Santé : une campagne choc pour prévenir les addictions chez les femmes enceintes
Ce vendredi 24 avril, la Maison des Femmes de Saint-Martin accueillait la présentation de la campagne de prévention dédiée aux addictions chez les femmes en âge de procréer. Porté par Aude Canale Fatou, présidente de la structure et responsable du pôle addiction, ce projet entend répondre à un véritable enjeu de santé publique sur le territoire. Plusieurs professionnels comme Paul Guibert, directeur de l’ARS à Saint-Martin, qui soutien financièrement le projet, étaient présent pour l’occasion.
Au cœur de cette initiative : une campagne composée de quatre affiches, conçues pour interpeller les différentes communautés de l’île. « Je voulais une campagne qui ressemble à Saint-Martin » explique Aude Canale Fatou. L’idée a donc été de co-construire les messages avec des femmes du territoire afin de proposer des slogans adaptés à chaque public. Les affiches sont déclinées en créole haïtien, anglais, espagnol et français pour toucher le plus grand nombre.
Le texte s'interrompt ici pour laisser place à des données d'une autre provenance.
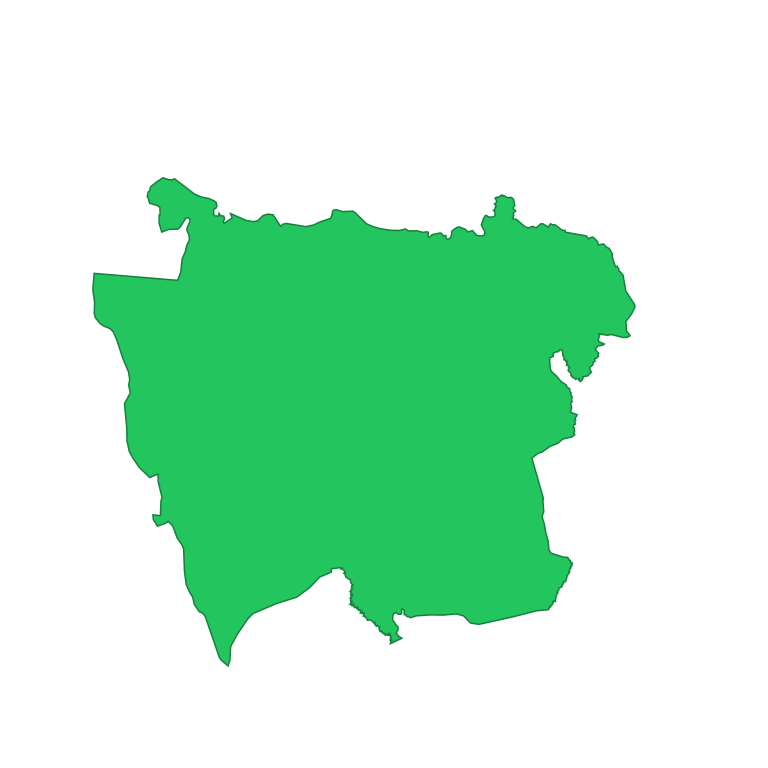 Bang Mun Nak, Phichit, Thailand, rotated 71°
{"feature_id": "78962969B44850282674557", "entity_name": "Bang Mun Nak", "entity_type": "district", "adm_level": 2, "iso_a3": "THA", "parent_name": "Thailand", "parent_adm1": "Phichit", "projection": "albers", "projection_center": [100.449, 16.044], "detail": "fine", "context": "isolated", "style": "filled", "palette": "green", "viewbox_px": 768, "rotation_deg": 71, "n_neighbors": 0, "source": "geoboundaries", "source_scale": "gbopen_adm2", "svg_char_len": 6170}
<svg xmlns="http://www.w3.org/2000/svg" viewBox="0 0 768 768"><g transform="rotate(71 384 384)"><path d="M607.8,266.7L606.1,270.7L598.3,281.2L594.5,282.0L586.5,280.0L576.8,279.4L568.1,277.9L561.9,277.9L560.0,277.2L556.8,274.5L547.3,272.1L543.6,270.5L502.2,268.3L499.7,260.9L499.9,257.0L497.1,247.6L496.7,239.1L494.3,232.9L495.2,223.5L494.1,220.2L491.7,220.5L491.0,219.3L487.6,218.4L486.4,219.4L484.3,217.7L484.3,216.2L481.2,215.7L480.6,214.5L478.9,214.6L475.9,211.3L472.0,216.3L471.0,216.7L467.4,214.2L463.1,213.9L461.9,211.8L460.2,212.0L458.0,210.5L456.7,210.3L455.6,211.0L452.9,210.0L451.8,210.6L448.8,210.0L446.9,211.7L443.9,212.2L439.4,215.8L432.6,218.3L426.2,221.8L422.7,221.6L413.4,219.0L412.9,214.9L410.3,214.2L409.6,212.0L410.2,208.3L408.9,207.1L409.6,204.4L415.8,205.6L417.2,205.0L419.7,206.0L420.4,204.5L421.6,204.7L422.1,203.6L423.1,204.6L424.5,204.3L425.6,205.3L426.1,203.9L427.9,204.1L429.2,202.9L430.2,205.1L431.6,205.5L433.8,204.2L436.1,203.7L436.6,204.5L439.4,203.5L440.0,202.1L442.0,201.4L442.0,197.8L442.7,197.5L444.1,198.6L445.6,197.3L444.4,194.9L442.7,193.6L441.8,193.7L442.7,188.3L441.3,186.8L441.1,185.3L439.9,183.9L438.5,184.6L435.3,184.2L433.9,180.2L431.9,179.6L431.1,177.0L428.7,176.5L428.7,174.5L427.7,172.1L426.0,172.0L424.9,171.0L420.2,173.1L417.7,169.5L418.5,164.5L417.9,162.7L413.7,167.2L412.1,167.0L407.7,164.2L406.6,164.2L410.5,157.2L411.4,152.6L417.9,142.8L419.0,138.9L418.5,135.6L412.3,137.5L406.8,135.6L403.9,135.3L398.8,127.6L395.4,124.0L393.1,121.8L390.5,121.2L374.7,125.1L359.0,122.5L354.8,124.1L353.9,125.2L351.9,124.6L348.4,125.3L348.5,127.0L338.6,126.9L334.9,125.8L329.2,126.9L326.6,129.5L323.1,130.7L322.1,136.3L318.9,135.7L313.4,138.3L312.8,139.9L313.3,143.5L309.8,144.5L299.6,163.0L297.6,162.8L296.9,165.2L289.1,170.5L288.6,172.4L286.7,174.5L289.1,177.6L284.4,181.5L283.5,183.5L286.0,189.3L283.2,192.2L283.5,196.5L281.2,199.5L271.7,205.0L269.5,208.8L267.0,206.4L264.8,206.4L263.2,203.2L260.4,204.7L259.0,204.3L257.9,202.2L251.4,201.4L249.0,202.9L248.3,205.9L246.6,208.1L244.6,209.3L245.3,210.5L243.6,211.2L244.8,215.0L244.1,216.6L244.4,218.4L247.6,217.9L249.4,219.0L249.5,220.8L252.9,220.2L253.3,221.4L255.6,222.8L255.4,223.9L258.0,223.1L261.2,224.6L261.6,226.7L260.1,230.8L257.8,232.4L257.8,233.5L259.8,235.9L265.3,240.2L273.3,239.1L275.8,240.7L275.8,243.9L273.6,248.0L267.7,250.3L267.6,255.0L263.8,257.1L260.0,261.7L259.7,264.4L261.5,270.0L266.1,272.3L267.9,274.5L267.8,276.6L266.5,277.9L263.7,277.2L263.3,279.9L260.7,280.4L259.5,281.5L258.4,290.0L259.7,292.2L259.6,294.0L258.9,294.5L255.3,292.7L254.3,293.3L253.2,298.0L249.9,302.9L247.3,311.0L244.4,313.2L243.8,319.6L241.0,327.3L235.9,337.0L230.9,344.1L226.6,348.5L212.6,355.5L210.4,357.3L207.5,367.1L203.5,372.6L203.2,374.8L203.8,376.3L206.7,377.7L210.0,380.5L209.9,391.0L210.7,398.7L209.8,406.6L200.4,424.1L200.0,427.6L201.1,430.5L187.9,433.8L185.5,438.7L185.4,443.6L188.5,450.2L188.1,454.4L184.6,460.9L172.9,473.6L177.6,473.5L180.0,483.0L178.2,483.3L176.0,480.9L173.1,480.9L171.6,483.7L168.9,484.4L171.3,485.8L170.2,488.9L168.2,490.0L163.4,488.1L163.0,485.7L161.1,484.0L158.0,483.6L155.7,484.8L151.3,489.6L147.7,495.9L142.8,501.3L121.8,515.2L121.9,517.8L120.7,521.2L117.1,525.7L118.6,532.3L121.5,540.5L124.7,542.4L125.8,544.6L129.8,546.9L131.4,546.4L136.8,546.7L141.7,539.9L144.2,538.4L151.0,540.6L151.0,541.6L158.7,544.3L168.0,544.7L167.7,537.7L170.4,528.6L169.4,525.8L162.7,517.4L163.0,515.0L165.4,513.8L167.1,514.5L172.1,519.2L174.3,520.3L180.3,519.9L184.7,521.2L188.6,525.3L194.3,528.9L199.6,533.9L212.1,539.8L218.1,544.8L218.5,546.1L185.0,622.1L200.4,628.7L212.4,631.0L223.0,635.0L227.7,635.3L234.8,632.6L238.4,629.7L242.6,624.8L246.7,623.0L254.6,622.3L275.6,622.6L289.2,621.6L296.7,622.9L302.2,625.9L309.7,626.6L318.1,635.8L341.6,641.5L354.0,645.5L364.8,646.8L372.0,645.6L383.4,642.5L396.1,636.0L395.6,627.0L403.0,629.3L418.9,630.8L421.9,632.9L435.7,638.3L432.5,645.1L437.0,646.2L444.6,644.6L444.6,636.9L443.8,632.6L449.5,630.0L462.0,629.7L470.8,627.4L474.6,627.1L496.3,633.7L509.4,636.3L517.8,635.6L523.2,634.3L530.7,635.1L539.1,632.8L541.6,630.1L545.6,628.7L588.9,628.7L592.1,627.9L599.8,623.2L594.7,619.5L582.8,614.7L580.4,612.4L573.1,604.4L562.2,590.0L558.4,582.7L556.6,557.5L557.1,535.7L552.3,520.5L545.6,507.7L544.7,495.0L541.9,494.3L541.8,492.8L543.5,484.8L545.0,484.9L544.5,483.4L545.5,483.7L546.0,483.0L549.7,481.8L549.8,483.7L551.7,482.7L553.7,483.0L557.0,480.9L557.6,479.7L561.9,480.0L563.8,478.7L564.3,480.3L565.5,480.3L566.1,481.2L567.4,480.4L567.7,482.2L569.1,482.4L569.2,483.7L571.0,482.8L571.8,483.9L572.6,482.3L573.5,482.7L573.4,484.2L574.9,483.9L575.3,485.7L576.2,484.8L577.4,486.0L579.0,485.0L578.5,486.2L580.0,486.3L581.0,487.8L581.3,486.1L582.5,487.0L583.1,486.4L582.3,484.3L583.6,484.3L583.9,485.3L585.9,484.4L585.9,482.1L587.4,482.9L587.6,481.5L589.6,481.9L589.9,479.8L592.8,480.9L592.1,478.8L593.8,479.6L594.1,477.4L596.6,479.1L596.7,478.1L597.8,478.1L598.3,477.1L602.0,476.6L602.6,473.8L605.1,471.8L606.5,471.7L606.7,469.9L608.2,470.9L610.6,470.1L610.0,468.7L611.6,468.2L612.4,467.1L613.5,468.3L616.7,468.3L616.7,466.5L618.5,466.9L618.8,466.0L620.0,465.8L620.0,464.7L621.2,464.9L622.2,464.3L621.6,463.0L622.4,462.5L621.7,461.3L623.1,461.7L623.6,460.9L622.4,459.7L625.7,459.7L626.5,460.8L628.7,459.8L628.3,461.6L629.5,461.2L631.6,462.5L630.2,449.9L627.3,452.3L623.4,453.5L621.1,450.8L618.2,449.8L614.0,451.8L613.2,451.5L610.5,452.7L606.8,451.5L604.3,449.8L603.9,447.0L606.4,445.5L607.2,443.0L606.4,441.7L603.9,441.3L602.6,440.3L604.7,438.5L608.7,440.0L609.0,438.6L611.3,438.2L611.7,436.8L613.6,435.0L613.7,429.1L617.5,415.1L621.8,403.2L624.9,390.4L629.2,384.2L638.2,380.0L642.2,372.4L646.2,337.4L648.1,313.4L650.9,302.4L650.4,301.2L648.6,300.3L649.1,299.0L647.5,298.3L647.6,297.0L645.7,295.1L644.7,295.2L644.4,294.3L645.5,292.7L643.2,291.8L639.6,289.6L637.9,287.5L637.2,288.0L635.9,286.8L635.8,285.9L634.1,285.0L633.6,281.6L632.7,281.5L630.9,279.1L629.2,278.7L630.0,277.2L629.2,275.9L624.6,273.0L623.2,270.7L622.0,270.5L622.1,269.6L620.3,269.4L620.1,268.7L618.8,268.2L618.8,267.1L617.5,267.1L617.3,265.9L615.3,264.3L613.8,264.7L613.6,265.6L611.3,265.4L610.6,266.3L607.8,266.7Z" fill="#22c55e" stroke="#15803d" stroke-width="1.5"/></g></svg>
Le choix visuel est volontairement marquant : on y voit par exemple une femme enceinte faire du wheeling, de sauter en parachute ou encore de pratiquer la lucha libre. Des images fortes, destinées à provoquer une réaction immédiate. « L’objectif est de créer un choc visuel qui amène à faire le parallèle avec une réalité souvent banalisée, la consommation d’alcool ou de substances toxiques pendant la grossesse » explique la professionnelle.
Un problème de santé publique préoccupant
Cette campagne fait suite à un constat alarmant : à Saint-Martin, un nombre important de handicaps non génétiques est lié à la consommation d’alcool pendant la grossesse. Plusieurs facteurs expliquent cette situation : un manque d’information, une forte pression sociale autour de la consommation d’alcool, mais aussi la stigmatisation des personnes qui choisissent de ne pas boire. À cela s’ajoute un contexte local particulier, marqué par une forte présence de publicités pour l’alcool.
Les affiches seront diffusées à partir du mois de mai auprès de l’ensemble des professionnels du territoire, avec l’ambition d’être visibles partout : cabinets médicaux, structures de santé, lieux publics. La campagne devrait également dépasser les frontières de l’île : elle sera relayée dans les Maisons des Femmes partout en France.
Pour le représentant de l’ARS, cette campagne constitue « un déclencheur ». La suite reposera sur la mobilisation des professionnels de santé, appelés à relayer ces messages et à accompagner les femmes concernées.